Humor helpt, water bij de wijn ook

Dat dat zo snel is gelukt, is deels te danken aan de samenstelling van het team, denkt Streefkerk. “Die brede vertegenwoordiging vanuit alle afdelingen was belangrijk, dat zorgde voor draagvlak én voor snelheid bij het nemen van besluiten. En de sfeer was ontzettend goed. Natuurlijk ging het wel eens hard tegen hard, als we het niet eens werden over het vergoeden van fietskilometers of details van leasecontracten. Maar het lukte ons altijd om de humor erin te houden.”

Het was ook een kwestie van water bij de wijn doen, zegt Streefkerk. “Soms ging het mij niet ver genoeg. Ik had graag een CO2-budget voor de totale uitstoot van onze zakelijke reizen gezien. En ik had het mooi gevonden om collega’s die voor internationale reizen de trein kiezen, iets extra’s te geven, om meer mensen uit het vliegtuig te krijgen. Zoals verlofdagen, een vergoeding of een extra hotelovernachting. Dat is nog niet gelukt.”

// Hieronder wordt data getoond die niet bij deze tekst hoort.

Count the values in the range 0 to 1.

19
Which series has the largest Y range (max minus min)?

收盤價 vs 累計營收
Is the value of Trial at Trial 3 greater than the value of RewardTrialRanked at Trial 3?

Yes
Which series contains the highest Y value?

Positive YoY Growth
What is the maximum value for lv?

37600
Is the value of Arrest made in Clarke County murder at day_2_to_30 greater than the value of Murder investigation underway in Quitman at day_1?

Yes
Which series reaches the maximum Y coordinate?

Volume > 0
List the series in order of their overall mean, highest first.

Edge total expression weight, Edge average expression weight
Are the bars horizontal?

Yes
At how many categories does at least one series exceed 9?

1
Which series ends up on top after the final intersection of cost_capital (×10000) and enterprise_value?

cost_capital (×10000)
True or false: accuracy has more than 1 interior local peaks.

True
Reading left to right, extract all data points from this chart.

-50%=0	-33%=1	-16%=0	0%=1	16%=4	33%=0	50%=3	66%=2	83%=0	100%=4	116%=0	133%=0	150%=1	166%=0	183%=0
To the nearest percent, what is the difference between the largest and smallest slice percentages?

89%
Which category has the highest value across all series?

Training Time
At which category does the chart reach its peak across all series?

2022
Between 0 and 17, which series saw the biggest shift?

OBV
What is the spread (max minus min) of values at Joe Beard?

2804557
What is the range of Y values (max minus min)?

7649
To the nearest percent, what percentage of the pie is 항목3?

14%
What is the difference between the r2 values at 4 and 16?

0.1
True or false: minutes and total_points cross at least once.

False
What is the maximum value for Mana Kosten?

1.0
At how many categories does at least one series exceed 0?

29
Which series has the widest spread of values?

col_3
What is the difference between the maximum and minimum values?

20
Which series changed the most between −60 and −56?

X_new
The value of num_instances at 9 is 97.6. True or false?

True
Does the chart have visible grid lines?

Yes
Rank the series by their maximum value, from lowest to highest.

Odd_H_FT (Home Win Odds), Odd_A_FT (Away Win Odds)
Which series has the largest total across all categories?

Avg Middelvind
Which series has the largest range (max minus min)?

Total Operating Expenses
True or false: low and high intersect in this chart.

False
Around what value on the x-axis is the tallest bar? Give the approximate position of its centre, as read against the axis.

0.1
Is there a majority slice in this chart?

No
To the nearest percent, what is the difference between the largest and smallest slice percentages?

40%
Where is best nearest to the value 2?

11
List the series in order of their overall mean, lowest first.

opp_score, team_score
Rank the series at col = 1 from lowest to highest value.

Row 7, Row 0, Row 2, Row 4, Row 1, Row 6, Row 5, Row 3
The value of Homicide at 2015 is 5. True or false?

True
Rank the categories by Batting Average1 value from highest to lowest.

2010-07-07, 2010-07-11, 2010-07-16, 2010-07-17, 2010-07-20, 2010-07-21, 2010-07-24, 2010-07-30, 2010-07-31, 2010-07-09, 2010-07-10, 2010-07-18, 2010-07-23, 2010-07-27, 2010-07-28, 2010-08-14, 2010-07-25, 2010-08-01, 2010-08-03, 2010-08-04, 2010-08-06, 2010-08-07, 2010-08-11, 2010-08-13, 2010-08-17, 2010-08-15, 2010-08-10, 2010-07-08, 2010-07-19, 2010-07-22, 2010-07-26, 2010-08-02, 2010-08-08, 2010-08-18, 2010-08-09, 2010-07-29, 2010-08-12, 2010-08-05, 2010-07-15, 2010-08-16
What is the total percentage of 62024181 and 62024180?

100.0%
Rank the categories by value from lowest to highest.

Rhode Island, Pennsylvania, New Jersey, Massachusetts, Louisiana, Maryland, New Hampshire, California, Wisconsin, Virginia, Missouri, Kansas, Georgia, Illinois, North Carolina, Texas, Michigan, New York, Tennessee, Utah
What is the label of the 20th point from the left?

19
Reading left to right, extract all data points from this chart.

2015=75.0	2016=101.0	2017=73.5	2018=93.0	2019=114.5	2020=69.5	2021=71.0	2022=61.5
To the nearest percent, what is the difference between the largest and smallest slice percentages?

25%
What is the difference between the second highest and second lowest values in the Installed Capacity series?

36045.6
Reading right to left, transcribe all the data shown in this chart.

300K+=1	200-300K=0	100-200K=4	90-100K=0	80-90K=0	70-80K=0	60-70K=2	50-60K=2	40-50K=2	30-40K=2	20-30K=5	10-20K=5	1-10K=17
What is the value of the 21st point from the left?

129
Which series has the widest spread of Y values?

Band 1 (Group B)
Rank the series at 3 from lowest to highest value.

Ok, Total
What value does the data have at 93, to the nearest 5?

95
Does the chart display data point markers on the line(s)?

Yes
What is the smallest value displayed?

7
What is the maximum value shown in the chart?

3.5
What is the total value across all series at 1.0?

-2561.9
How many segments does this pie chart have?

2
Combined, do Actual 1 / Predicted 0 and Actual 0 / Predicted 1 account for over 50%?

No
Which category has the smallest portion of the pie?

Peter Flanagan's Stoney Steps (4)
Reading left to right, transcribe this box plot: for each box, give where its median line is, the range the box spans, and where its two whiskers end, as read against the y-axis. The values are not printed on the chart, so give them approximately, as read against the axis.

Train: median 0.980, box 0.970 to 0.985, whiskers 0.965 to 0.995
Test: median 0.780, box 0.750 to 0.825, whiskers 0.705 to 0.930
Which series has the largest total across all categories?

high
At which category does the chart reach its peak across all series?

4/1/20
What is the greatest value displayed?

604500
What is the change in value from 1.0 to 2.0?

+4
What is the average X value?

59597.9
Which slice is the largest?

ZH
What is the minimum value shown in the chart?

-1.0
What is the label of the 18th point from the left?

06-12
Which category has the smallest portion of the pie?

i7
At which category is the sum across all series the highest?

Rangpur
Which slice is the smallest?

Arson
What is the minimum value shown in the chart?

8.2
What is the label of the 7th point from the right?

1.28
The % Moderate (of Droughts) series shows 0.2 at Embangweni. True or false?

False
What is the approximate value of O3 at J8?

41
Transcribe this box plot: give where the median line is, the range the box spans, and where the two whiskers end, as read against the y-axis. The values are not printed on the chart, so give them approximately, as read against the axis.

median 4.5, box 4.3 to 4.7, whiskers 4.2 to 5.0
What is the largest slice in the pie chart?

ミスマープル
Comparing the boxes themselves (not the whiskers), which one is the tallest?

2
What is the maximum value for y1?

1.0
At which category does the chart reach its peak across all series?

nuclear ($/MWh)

Als we een paar jaar vooruitkijken, wat hoopt Streefkerk dan te zien? “Ik hoop dat we straks in alle lagen van de organisatie duurzaam bewustzijn zien ontstaan. Dat het niet meer alleen de ‘klimaatgekkies’ zijn die de trein pakken voor middellange afstanden, maar dat duurzaam reizen onderdeel van ons dna wordt. En wat ik écht mooi zou vinden, is als we bij TNO ons duurzaamheidsbeleid zo goed uitvoeren, dat dat voor mensen in de toekomst een reden is om voor ons te komen werken.”

3 lessen van TNO

  • Zorg voor de juiste teamsamenstelling. “Dat is cruciaal om met elkaar tot goed beleid te komen. Een brede vertegenwoordiging is belangrijk. Maar het moet ook onderling klikken. Botert het niet tussen teamleden? Wissel dan van samenstelling.”
  • Zonder draagvlak lukt het niet. “Het is een open deur, maar de betrokken partijen moeten zo’n nieuw beleid wel wíllen. Anders werkt het niet.”
  • Zorg voor een helder verhaal en duidelijke doelstellingen. “Bij ons waren de klimaatdoelstellingen duidelijk vastgelegd. Die waren het uitgangspunt voor ons beleid. Zijn die er niet, dan kun je ook geen helder beleid maken.”